*TASK TO CARRY OUT*
The records must be duplicated exactly, with every picture left out.
-- MATERIAL TO PROCESS follows --
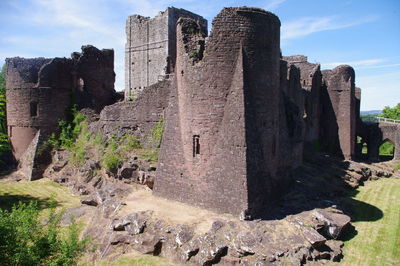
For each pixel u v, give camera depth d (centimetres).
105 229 1762
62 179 2900
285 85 2891
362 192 2802
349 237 1789
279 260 1366
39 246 1085
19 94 3278
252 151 1750
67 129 3338
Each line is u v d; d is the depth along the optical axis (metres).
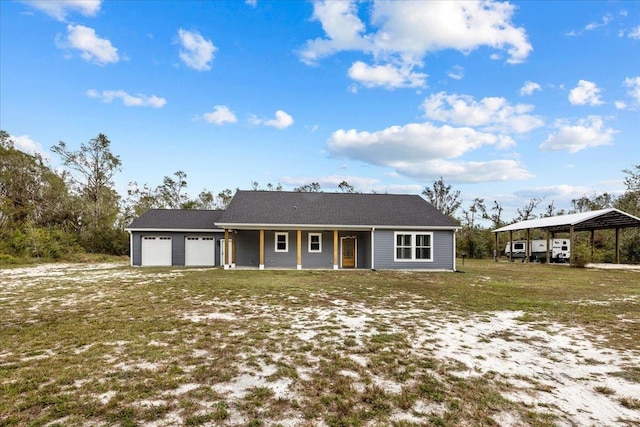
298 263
-- MATERIAL TO PROCESS concluded --
*EXPECTED ANSWER*
For each pixel u v, give camera depth d (centimetres).
105 229 1762
62 179 2900
285 85 2891
362 192 2802
349 237 1789
279 260 1366
39 246 1085
19 94 3278
252 151 1750
67 129 3338
Each line is u v d; d is the depth along the optical axis (metres).
298 263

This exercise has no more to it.